#### TASK DETAILS:
In the records that follow, count the lines where the string "events" appears, and give the count with nothing added.

#### PROVIDED INFORMATION:
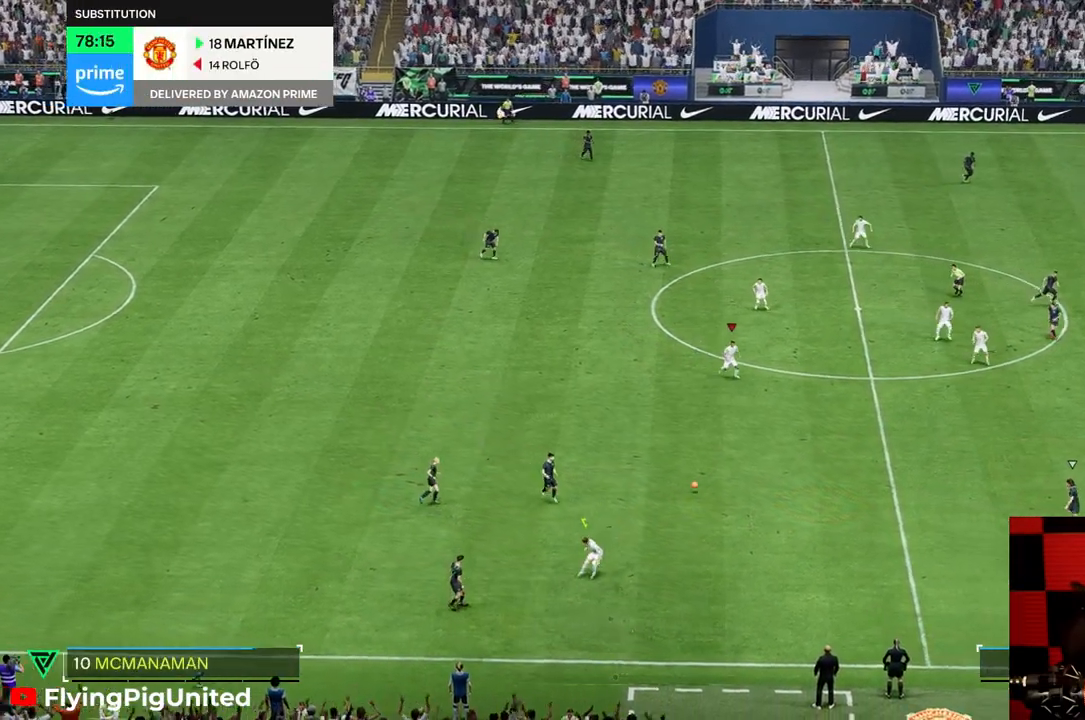
{"buttons": [], "left_stick": "up-left", "right_stick": "center", "events": [[167, "left_stick", "down-left"], [267, "left_stick", "left"], [367, "left_stick", "up-left"]]}
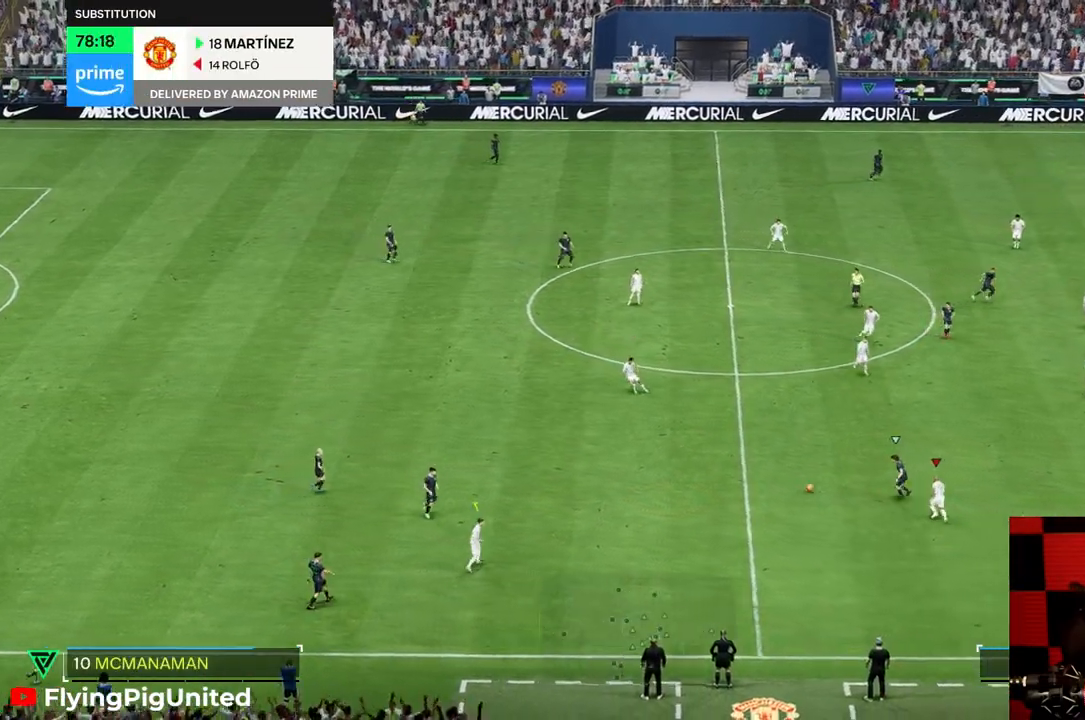
{"buttons": [], "left_stick": "up-left", "right_stick": "center", "events": [[100, "left_stick", "up"], [467, "left_stick", "up-left"]]}
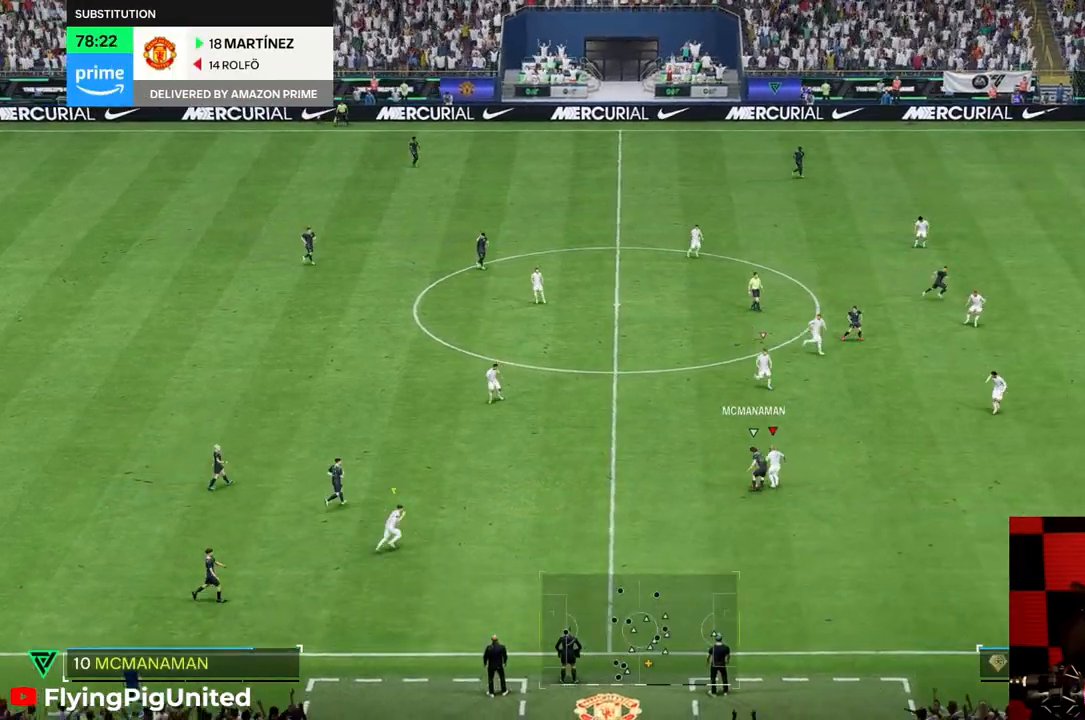
{"buttons": [], "left_stick": "down", "right_stick": "center"}
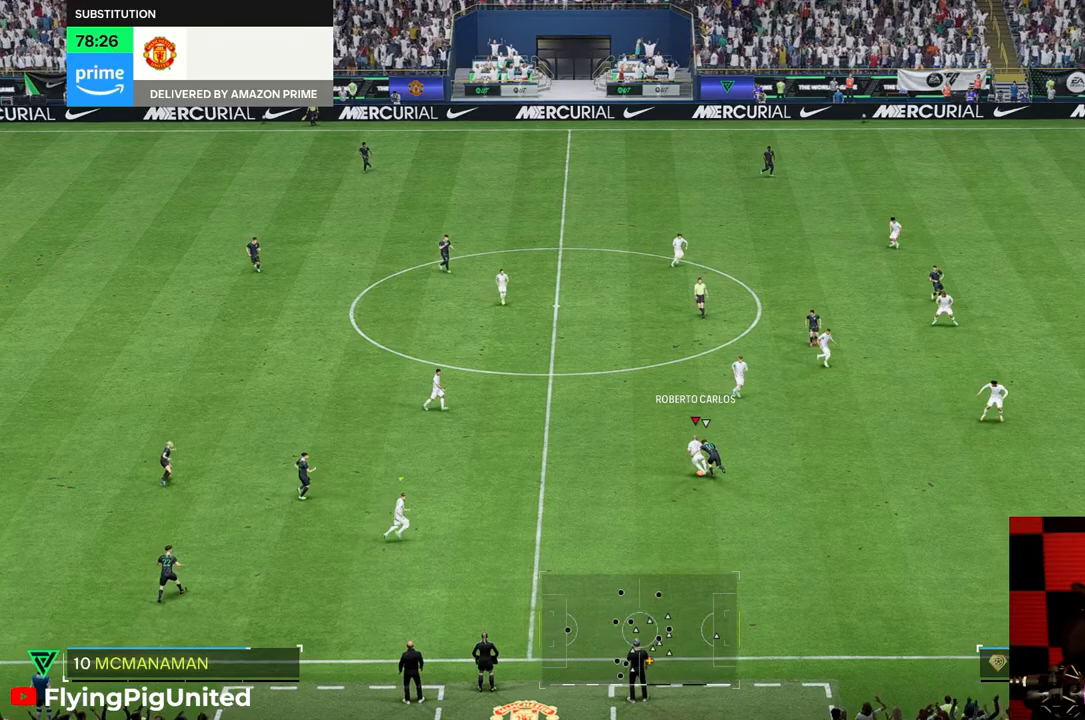
{"buttons": [], "left_stick": "up-left", "right_stick": "center", "events": [[117, "left_stick", "left"], [300, "left_stick", "up-left"]]}
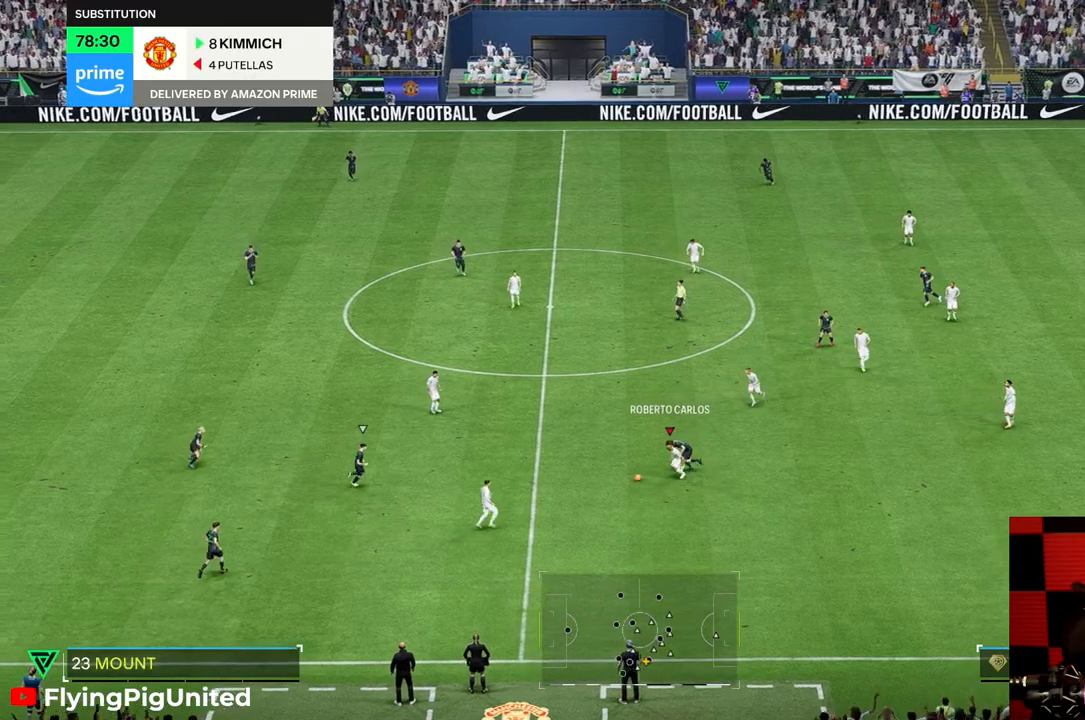
{"buttons": [], "left_stick": "up-left", "right_stick": "center", "events": []}
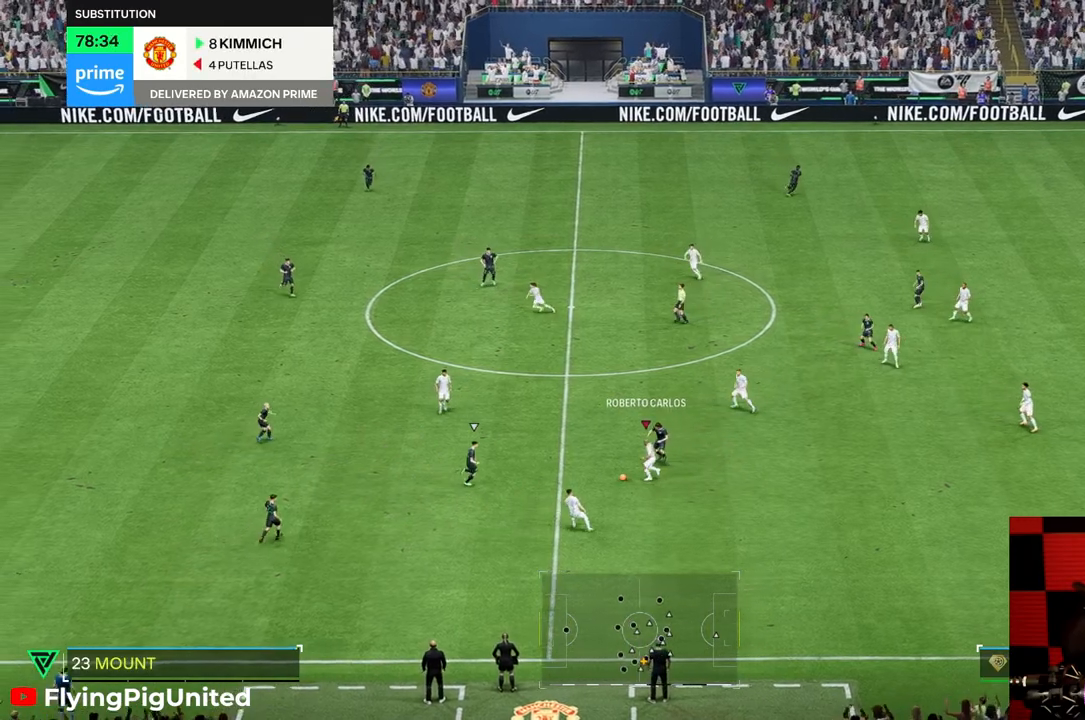
{"buttons": [], "left_stick": "up-left", "right_stick": "center", "events": []}
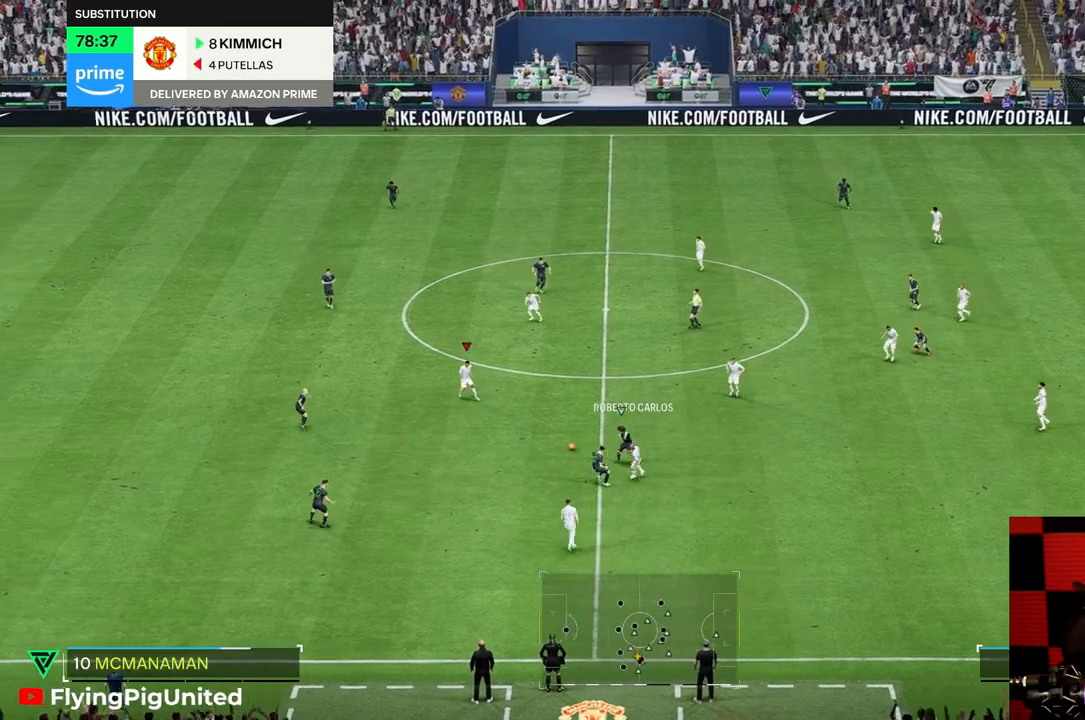
{"buttons": [], "left_stick": "up", "right_stick": "center", "events": [[67, "left_stick", "up"], [83, "R2", "down"], [300, "R2", "up"]]}
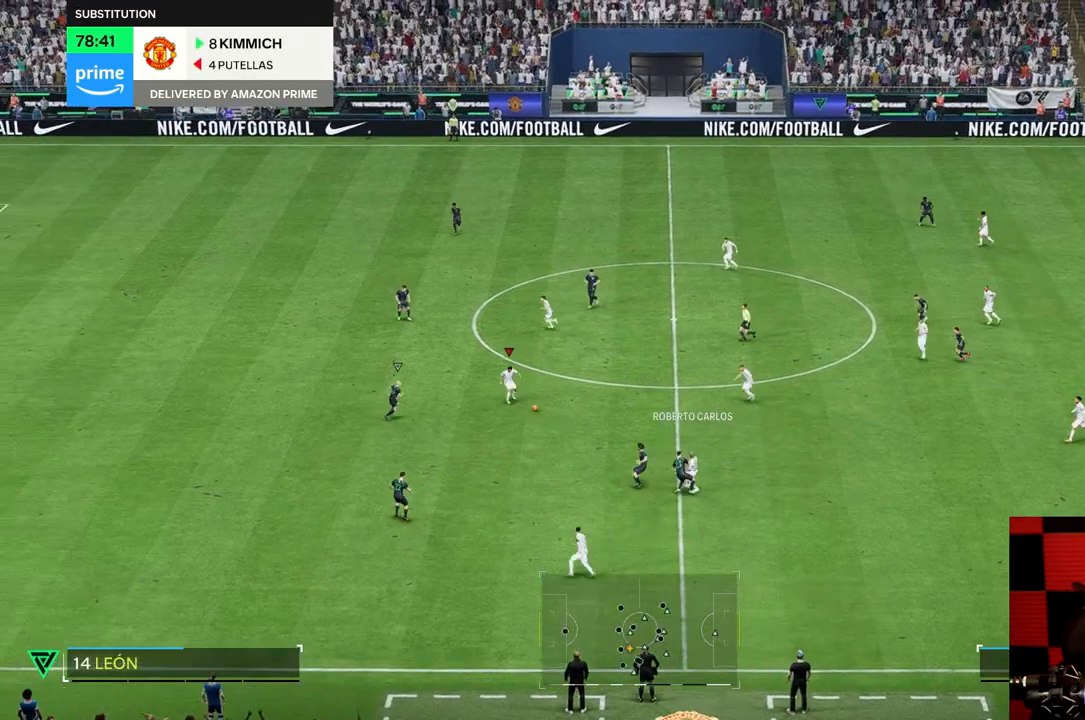
{"buttons": [], "left_stick": "up", "right_stick": "center", "events": []}
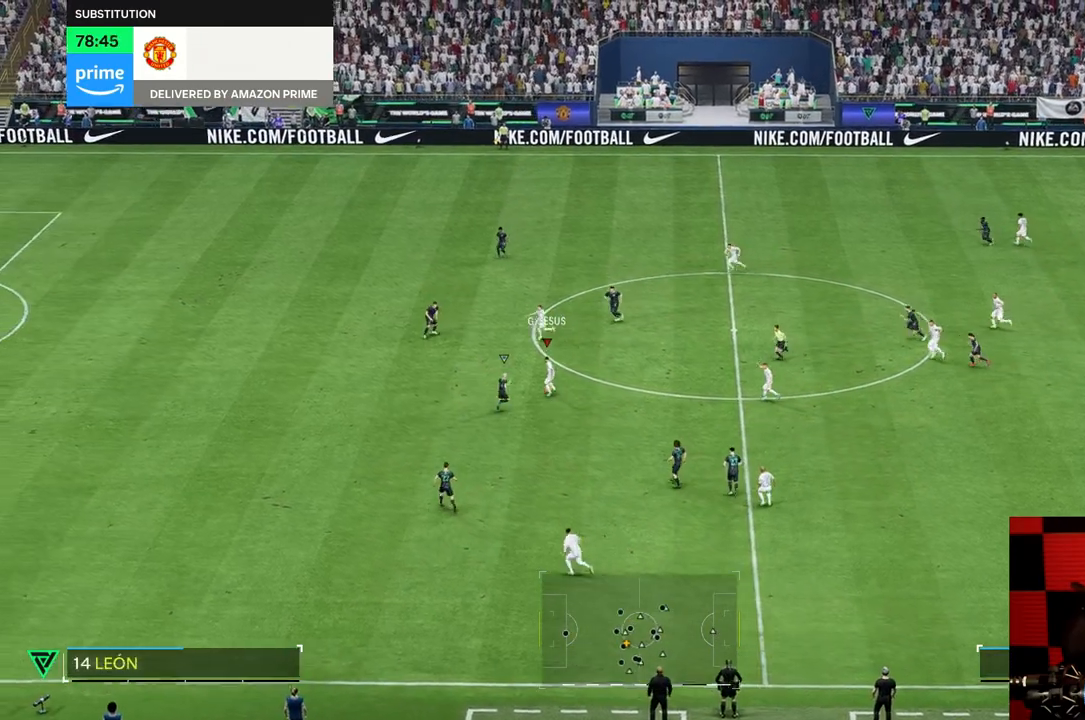
{"buttons": [], "left_stick": "right", "right_stick": "center", "events": [[150, "left_stick", "up-right"], [250, "left_stick", "right"]]}
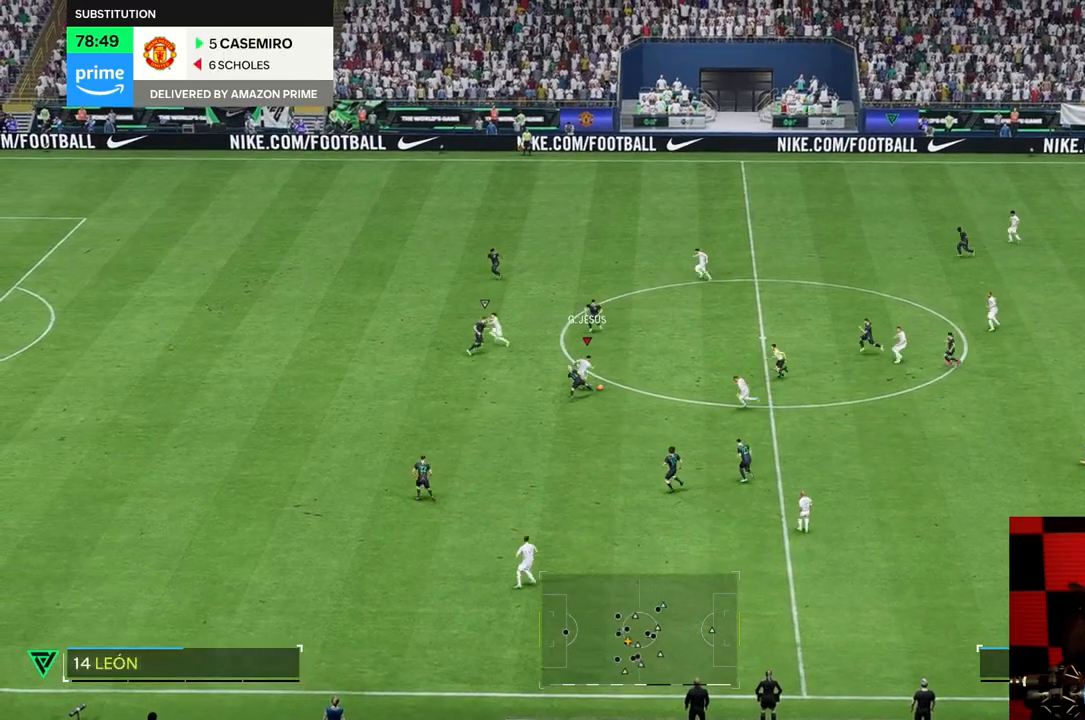
{"buttons": [], "left_stick": "down", "right_stick": "center", "events": [[50, "left_stick", "down-right"], [150, "left_stick", "down"]]}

#### WORKED SOLUTION:
9